D-Day

On 4th June 2011 we caught the ferry over to Brittany to rendezvous with some Australian friends. On the ferry were several people kitted out in WW2 uniforms and some US jeeps and other military vehicles on their way to D-Day commemorations. Three weeks or so later we parted company with our friends to travel home; they were continuing in France. We spent a night in Coutance on the way to the Cherbourg ferry. This is an extract from my travel journal.

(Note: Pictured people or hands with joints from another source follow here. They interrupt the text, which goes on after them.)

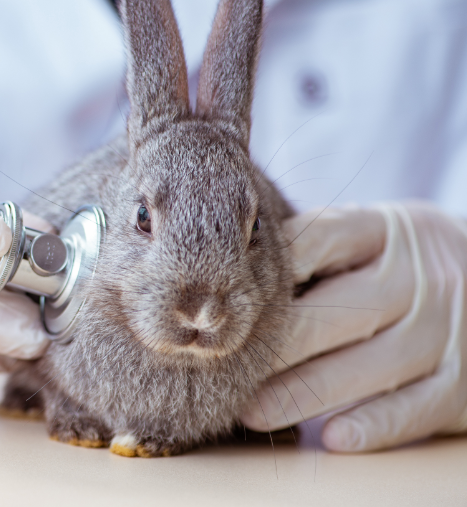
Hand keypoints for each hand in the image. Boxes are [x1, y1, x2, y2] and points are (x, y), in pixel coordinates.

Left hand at [240, 202, 466, 451]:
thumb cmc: (395, 262)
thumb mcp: (367, 235)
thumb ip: (311, 246)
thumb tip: (228, 278)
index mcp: (386, 232)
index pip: (322, 238)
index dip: (272, 268)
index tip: (225, 298)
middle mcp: (419, 278)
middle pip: (340, 310)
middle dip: (278, 344)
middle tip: (225, 367)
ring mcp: (443, 331)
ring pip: (369, 366)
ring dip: (305, 392)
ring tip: (252, 411)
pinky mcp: (460, 384)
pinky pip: (414, 408)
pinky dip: (373, 425)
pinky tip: (331, 437)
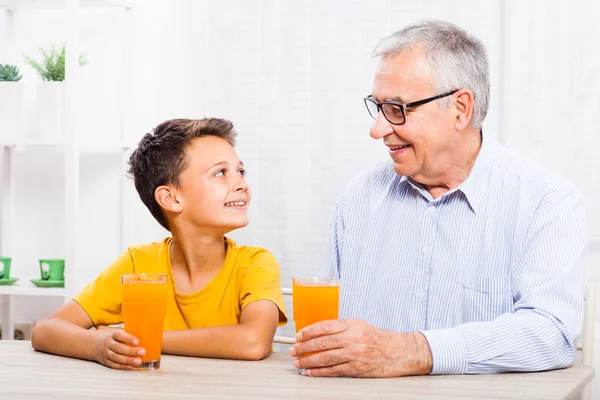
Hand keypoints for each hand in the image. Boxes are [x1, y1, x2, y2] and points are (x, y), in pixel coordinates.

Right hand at [93, 325, 144, 369]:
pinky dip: (122, 366)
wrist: (90, 343)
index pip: (119, 335)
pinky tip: (131, 367)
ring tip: (138, 361)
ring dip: (128, 360)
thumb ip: (125, 333)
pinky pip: (114, 365)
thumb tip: (142, 334)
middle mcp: (107, 344)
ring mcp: (105, 353)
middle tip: (142, 352)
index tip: (137, 341)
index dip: (128, 338)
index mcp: (111, 334)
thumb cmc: (108, 336)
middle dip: (131, 351)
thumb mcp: (114, 331)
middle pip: (119, 348)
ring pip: (116, 358)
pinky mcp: (105, 361)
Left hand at [289, 319, 432, 376]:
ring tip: (298, 363)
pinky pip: (334, 370)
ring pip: (325, 358)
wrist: (398, 352)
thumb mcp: (359, 325)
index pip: (324, 326)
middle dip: (304, 348)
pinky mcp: (357, 368)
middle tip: (294, 350)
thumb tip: (317, 332)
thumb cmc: (377, 338)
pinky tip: (311, 372)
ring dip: (308, 361)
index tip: (298, 336)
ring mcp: (354, 354)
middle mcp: (352, 338)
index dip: (308, 332)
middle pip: (322, 343)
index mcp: (351, 325)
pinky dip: (320, 372)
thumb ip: (340, 327)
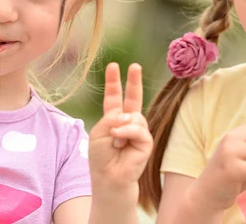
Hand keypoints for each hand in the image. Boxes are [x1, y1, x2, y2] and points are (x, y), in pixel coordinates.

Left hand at [88, 63, 152, 191]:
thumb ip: (112, 118)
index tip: (113, 66)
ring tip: (115, 140)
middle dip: (134, 81)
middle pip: (132, 98)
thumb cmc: (100, 159)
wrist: (109, 180)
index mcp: (113, 119)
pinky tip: (121, 141)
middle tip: (135, 65)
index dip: (113, 82)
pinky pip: (139, 129)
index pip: (113, 97)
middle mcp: (127, 123)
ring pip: (135, 116)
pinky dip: (128, 132)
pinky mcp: (146, 142)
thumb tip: (129, 115)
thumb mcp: (99, 132)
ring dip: (122, 126)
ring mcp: (138, 132)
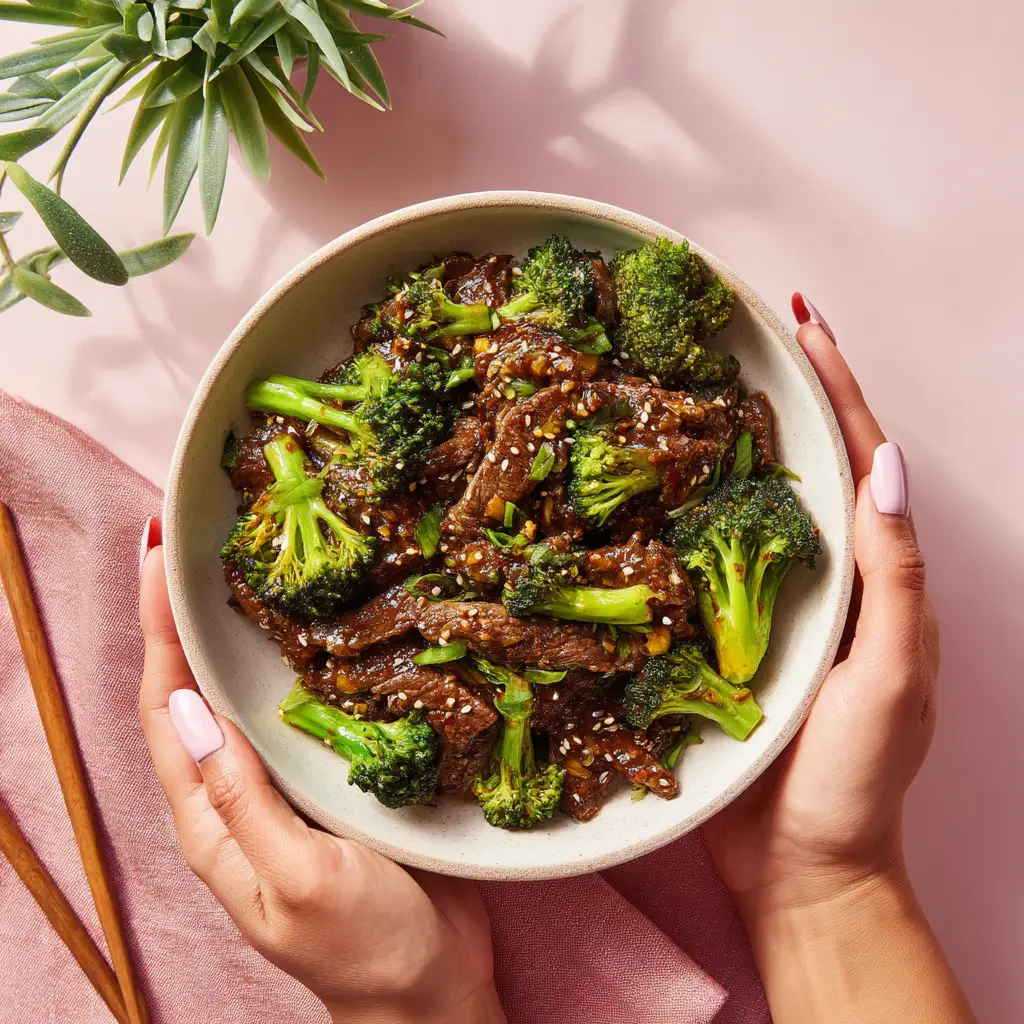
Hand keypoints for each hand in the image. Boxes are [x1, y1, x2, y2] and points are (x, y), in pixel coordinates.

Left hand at [139, 536, 504, 1023]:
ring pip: (253, 692)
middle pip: (199, 690)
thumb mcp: (297, 879)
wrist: (433, 991)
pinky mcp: (338, 778)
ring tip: (251, 560)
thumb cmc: (365, 948)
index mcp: (212, 822)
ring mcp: (289, 784)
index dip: (156, 634)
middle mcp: (240, 793)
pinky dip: (304, 660)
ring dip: (242, 629)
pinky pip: (310, 708)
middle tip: (194, 537)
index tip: (157, 560)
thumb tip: (189, 708)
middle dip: (187, 616)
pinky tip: (324, 622)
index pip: (166, 712)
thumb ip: (240, 800)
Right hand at [703, 297, 938, 915]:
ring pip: (745, 509)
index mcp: (875, 579)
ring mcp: (764, 607)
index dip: (838, 391)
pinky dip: (680, 516)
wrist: (801, 868)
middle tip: (742, 338)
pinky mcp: (715, 637)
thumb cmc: (856, 779)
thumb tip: (886, 468)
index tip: (807, 327)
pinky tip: (647, 488)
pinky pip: (697, 563)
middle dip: (782, 399)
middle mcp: (821, 580)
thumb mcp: (895, 675)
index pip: (861, 463)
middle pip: (803, 471)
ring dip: (726, 446)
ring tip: (690, 388)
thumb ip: (896, 576)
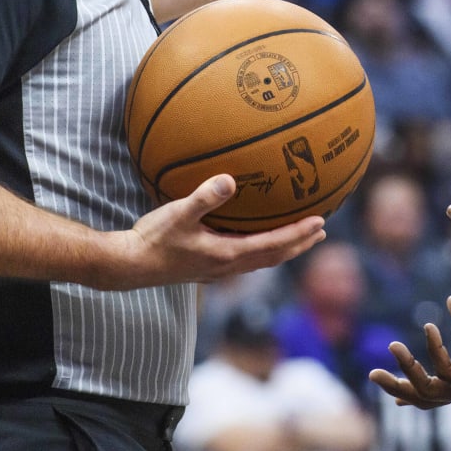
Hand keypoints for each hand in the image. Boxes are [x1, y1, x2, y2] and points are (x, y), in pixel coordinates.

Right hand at [114, 173, 325, 288]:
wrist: (129, 266)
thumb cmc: (153, 239)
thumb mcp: (178, 214)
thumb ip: (204, 197)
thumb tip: (229, 180)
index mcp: (227, 255)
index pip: (273, 245)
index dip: (298, 234)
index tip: (320, 223)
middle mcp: (227, 267)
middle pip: (274, 257)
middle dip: (299, 244)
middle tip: (321, 231)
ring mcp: (218, 270)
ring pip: (261, 261)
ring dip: (284, 249)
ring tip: (299, 237)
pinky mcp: (208, 268)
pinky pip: (246, 259)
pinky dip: (263, 250)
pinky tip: (257, 239)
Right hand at [369, 291, 450, 406]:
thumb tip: (450, 302)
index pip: (434, 388)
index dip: (410, 386)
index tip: (388, 387)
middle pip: (425, 399)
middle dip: (397, 388)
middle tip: (372, 374)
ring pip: (430, 391)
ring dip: (408, 369)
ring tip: (394, 346)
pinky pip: (446, 371)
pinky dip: (433, 351)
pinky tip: (429, 329)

Leaving Coutance after breakfast with the rest of the day to spend (our ferry was not till 7.00PM) we decided to take the yellow roads on the Michelin map zig-zagging across the Cherbourg peninsula. We stopped in a small town for coffee and headed in the direction of Utah Beach. We hit another small town near there and decided to stop for more coffee. The town was St Marie du Mont and it turned out to be the first town in France to be liberated on D-Day. There are plaques everywhere across the town re-telling stories of both individual and group acts of heroism, together with a few blunders. Apparently, the US 101st Airborne Division dropped there on 5th June 1944, the day before D-Day, their mission being to take and hold the Road from Utah Beach so the US tanks could come through. If the landing had failed – and there was no guarantee of success given the uncertain weather forecast – they would have been stranded there. A risky venture by very brave men. There was obviously heavy fighting in the town – there was a German garrison there – but they were eventually over-run and the town was liberated. The plaques also identify the various uses town buildings were put to by the occupying forces. One house still had the barred windows from when it was the prison; the building that is now the Mairie was the German commandant’s residence. Several other buildings are museums (not open on Sundays unfortunately). Several of the roads have been re-named after GIs killed there. Poignant, indeed. It seemed like a haunted place: the ghosts of war.